In keeping with the U.S. Department of Transportation's Manual on Uniform Traffic Control Devices (MUTCD), since the early 1970s, all numbered highways in the U.S. are striped by color to show the direction of traffic flow. Two-way undivided roads have a yellow center line (and, if there are baseline shoulder stripes, they are solid white on both sides). This center line may be solid, broken, or a combination of the two, with the different styles, denoting whether passing (which requires a driver to move into the lane used by oncoming traffic) is permitted at a given location.

Multilane roads use broken white lines between lanes moving in the same direction; at least one solid yellow line lies to the left of the lane which borders traffic moving in the opposite direction, and the right sideline is solid white. Drivers can always tell the direction of the traffic flow by looking at the striping coloration.

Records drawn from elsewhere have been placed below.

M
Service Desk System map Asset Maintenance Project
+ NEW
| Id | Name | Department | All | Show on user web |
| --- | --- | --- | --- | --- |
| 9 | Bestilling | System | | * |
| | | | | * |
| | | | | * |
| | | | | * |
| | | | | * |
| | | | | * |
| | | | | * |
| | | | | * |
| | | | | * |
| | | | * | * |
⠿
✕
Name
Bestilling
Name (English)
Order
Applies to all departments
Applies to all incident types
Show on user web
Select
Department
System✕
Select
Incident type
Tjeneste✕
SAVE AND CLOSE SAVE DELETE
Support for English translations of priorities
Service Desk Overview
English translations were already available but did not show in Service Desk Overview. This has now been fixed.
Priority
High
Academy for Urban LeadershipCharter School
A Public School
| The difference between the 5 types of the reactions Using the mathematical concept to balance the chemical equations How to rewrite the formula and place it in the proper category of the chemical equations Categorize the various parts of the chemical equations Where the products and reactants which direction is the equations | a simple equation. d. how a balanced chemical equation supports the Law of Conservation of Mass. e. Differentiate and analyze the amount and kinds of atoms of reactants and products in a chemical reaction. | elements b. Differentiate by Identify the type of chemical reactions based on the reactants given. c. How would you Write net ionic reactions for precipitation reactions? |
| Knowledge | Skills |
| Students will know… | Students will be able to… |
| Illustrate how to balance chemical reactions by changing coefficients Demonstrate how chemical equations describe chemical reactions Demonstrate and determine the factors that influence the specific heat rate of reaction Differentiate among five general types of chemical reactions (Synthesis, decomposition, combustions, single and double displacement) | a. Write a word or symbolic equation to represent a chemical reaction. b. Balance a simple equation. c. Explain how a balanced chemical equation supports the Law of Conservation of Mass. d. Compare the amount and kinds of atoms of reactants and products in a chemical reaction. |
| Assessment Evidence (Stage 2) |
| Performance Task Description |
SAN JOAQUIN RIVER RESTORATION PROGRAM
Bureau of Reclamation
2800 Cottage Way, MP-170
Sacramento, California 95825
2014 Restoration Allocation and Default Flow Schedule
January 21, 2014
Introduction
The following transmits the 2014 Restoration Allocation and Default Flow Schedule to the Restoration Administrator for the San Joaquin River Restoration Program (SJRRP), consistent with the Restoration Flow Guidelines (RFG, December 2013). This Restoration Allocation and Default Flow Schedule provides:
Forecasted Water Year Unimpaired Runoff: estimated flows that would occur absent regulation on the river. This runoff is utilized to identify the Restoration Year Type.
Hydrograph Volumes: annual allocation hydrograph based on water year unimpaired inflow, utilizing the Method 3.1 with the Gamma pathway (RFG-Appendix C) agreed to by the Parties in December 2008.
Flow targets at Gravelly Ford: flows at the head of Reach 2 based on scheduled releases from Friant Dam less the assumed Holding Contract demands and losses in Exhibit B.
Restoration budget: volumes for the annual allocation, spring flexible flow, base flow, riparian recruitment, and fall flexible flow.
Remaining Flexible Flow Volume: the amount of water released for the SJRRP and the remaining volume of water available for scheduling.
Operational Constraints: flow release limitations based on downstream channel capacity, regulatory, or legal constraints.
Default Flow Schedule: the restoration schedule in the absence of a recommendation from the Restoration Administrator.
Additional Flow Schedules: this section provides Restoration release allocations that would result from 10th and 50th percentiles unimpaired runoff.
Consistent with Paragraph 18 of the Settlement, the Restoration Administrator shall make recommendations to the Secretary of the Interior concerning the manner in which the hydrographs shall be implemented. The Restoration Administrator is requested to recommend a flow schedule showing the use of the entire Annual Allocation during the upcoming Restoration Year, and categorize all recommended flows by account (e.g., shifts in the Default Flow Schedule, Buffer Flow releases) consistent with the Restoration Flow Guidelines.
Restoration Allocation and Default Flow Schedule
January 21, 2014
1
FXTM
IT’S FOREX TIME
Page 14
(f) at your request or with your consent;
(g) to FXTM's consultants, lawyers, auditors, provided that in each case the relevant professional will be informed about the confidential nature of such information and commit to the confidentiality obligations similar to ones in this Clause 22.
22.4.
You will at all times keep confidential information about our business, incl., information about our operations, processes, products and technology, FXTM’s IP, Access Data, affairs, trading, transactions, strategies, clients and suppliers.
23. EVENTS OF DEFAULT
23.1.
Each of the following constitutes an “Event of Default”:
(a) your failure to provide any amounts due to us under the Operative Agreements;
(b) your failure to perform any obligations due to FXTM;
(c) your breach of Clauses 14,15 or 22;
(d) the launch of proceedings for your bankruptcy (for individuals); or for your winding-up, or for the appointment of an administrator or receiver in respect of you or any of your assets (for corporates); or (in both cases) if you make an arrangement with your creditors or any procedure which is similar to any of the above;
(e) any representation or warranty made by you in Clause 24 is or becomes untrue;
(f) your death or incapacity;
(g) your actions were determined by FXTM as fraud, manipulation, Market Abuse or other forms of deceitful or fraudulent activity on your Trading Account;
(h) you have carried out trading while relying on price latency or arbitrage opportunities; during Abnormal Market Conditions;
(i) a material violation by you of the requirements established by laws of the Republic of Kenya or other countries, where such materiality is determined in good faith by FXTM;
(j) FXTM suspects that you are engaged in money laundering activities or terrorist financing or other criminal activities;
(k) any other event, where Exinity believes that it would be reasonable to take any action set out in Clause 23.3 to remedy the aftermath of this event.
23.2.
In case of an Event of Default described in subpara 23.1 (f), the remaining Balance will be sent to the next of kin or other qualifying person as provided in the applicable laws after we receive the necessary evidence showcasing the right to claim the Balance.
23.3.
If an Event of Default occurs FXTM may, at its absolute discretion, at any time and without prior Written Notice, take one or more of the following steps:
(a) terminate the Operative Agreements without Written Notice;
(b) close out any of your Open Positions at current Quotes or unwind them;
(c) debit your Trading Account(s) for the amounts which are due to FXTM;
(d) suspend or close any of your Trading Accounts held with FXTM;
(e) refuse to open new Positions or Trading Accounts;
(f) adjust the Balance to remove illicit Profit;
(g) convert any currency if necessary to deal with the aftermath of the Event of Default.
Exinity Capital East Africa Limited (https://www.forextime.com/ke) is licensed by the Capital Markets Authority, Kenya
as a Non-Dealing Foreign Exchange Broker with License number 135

==Undivided highways with central turn lanes==

Since successful experiments in the late 1960s, some urban undivided highways in the U.S. have had a central left-turn lane used by both directions of flow. Essentially, this configuration puts a turning lane in the position of where a median would be if the road were divided.

These roads almost always have an odd number of lanes overall, usually five (two lanes in each direction with a central turning lane), but three-lane and seven-lane versions are not uncommon. Central turn lanes are most frequently built in suburban commercial areas where there are a large number of closely spaced driveways (or minor streets).